Best Estimates ... Semi-Prudence :

          The stakes in the correct evaluation of cancer-risk from low-dose exposure extend far beyond one spectacular accident like Chernobyl. Not only do such evaluations affect hundreds of millions of medical and dental patients, and millions of occupationally exposed workers, but correct evaluation necessarily affects the decisions which will determine the ultimate and aggregate levels of radioactive pollution, everywhere, from current and contemplated nuclear activities worldwide.

          It is possible that new evidence developing in the future will show that our estimates in this book, of cancer-risk from low-dose, low-LET ionizing radiation, are too high -- and it is equally possible that new evidence will show that our estimates are too low.
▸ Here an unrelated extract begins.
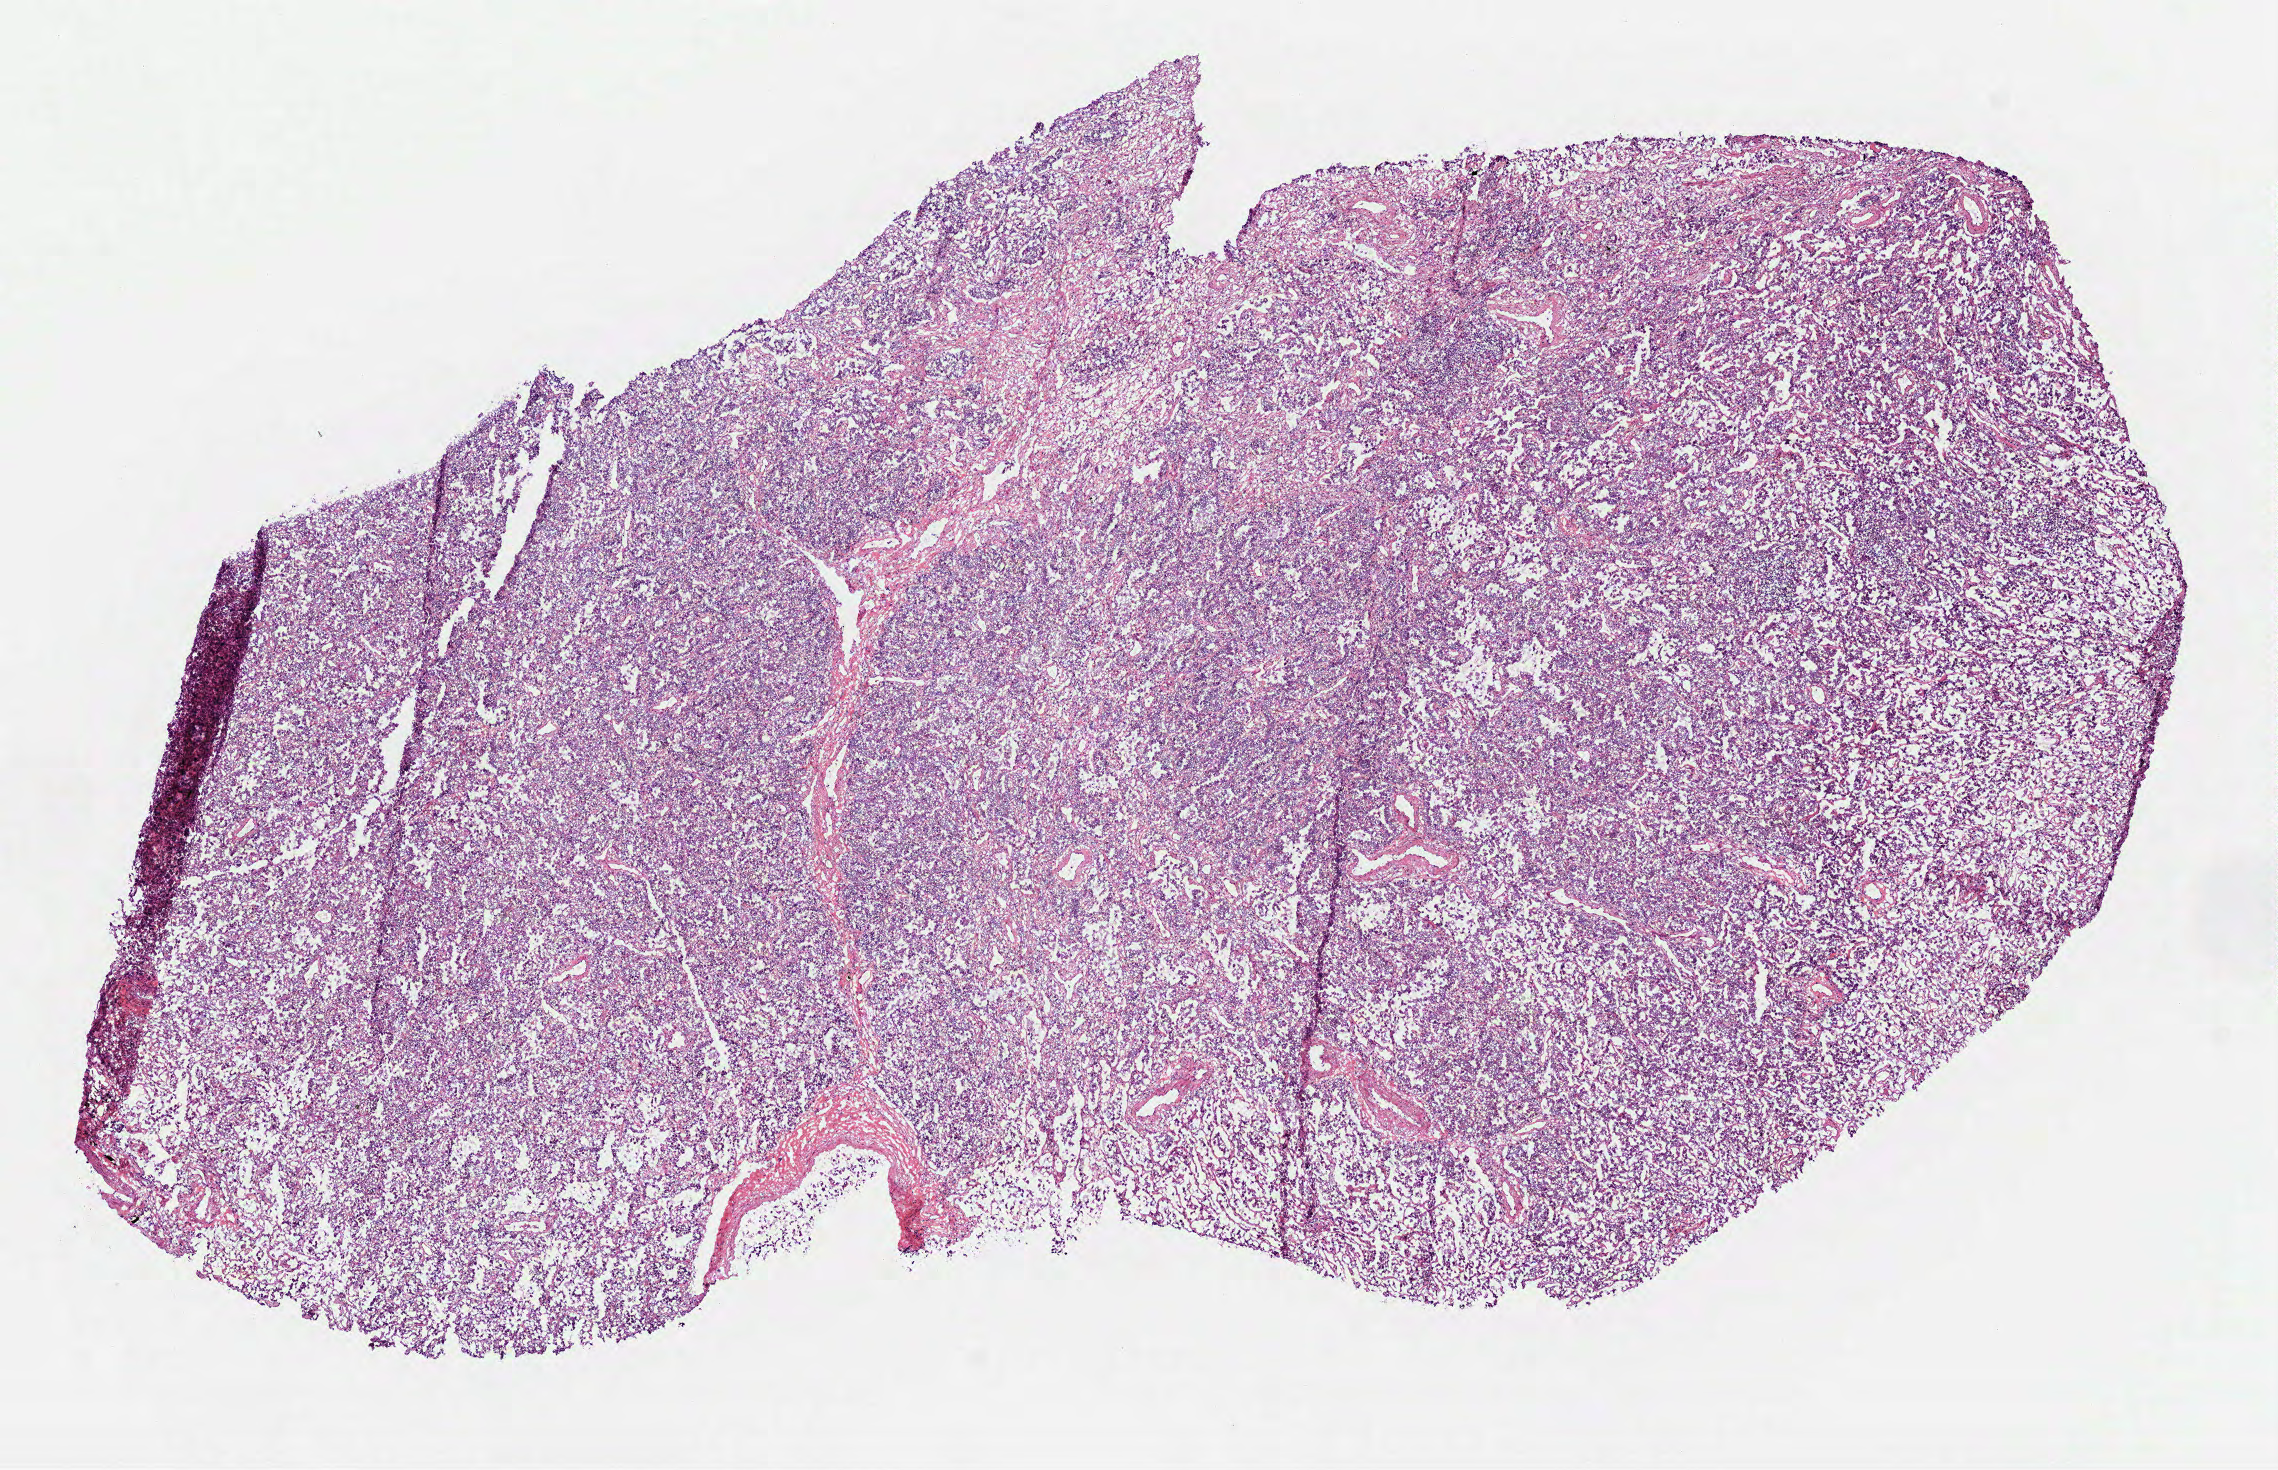
H&E-stained whole-slide image, low-resolution overview of the scanned area, about 9.2 x 5.9 mm; frozen section from the bottom of the tissue portion; primary tumour sample from the lung. Female, age 58 years at initial diagnosis. Slide review estimates, as recorded: tumour cells 90%, tumour nuclei 80%, normal cells 0%, stromal cells 10%, necrosis 0%. Inflammatory infiltration, as recorded: lymphocyte infiltration 5%, monocyte infiltration 2%, neutrophil infiltration 2%.
TNM: T1b N0 M0. Pathologic diagnosis: Bronchiolo-alveolar carcinoma, non-mucinous (lower lobe, lung). AJCC pathologic stage: IA (7th edition).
In other words, there is as much chance that sampling variation and forecasting are producing underestimates of hazard as overestimates.

          Pending future evidence, it is scientifically appropriate to produce and disseminate the best risk-estimates which come from the available human epidemiological evidence of good quality.

          But we will repeat a warning.

          What is scientifically appropriate behavior is only semi-prudent with regard to public health protection. True prudence with respect to human health would require the operating assumption that current uncertainties in sampling and forecasting are causing us to underestimate the real risk.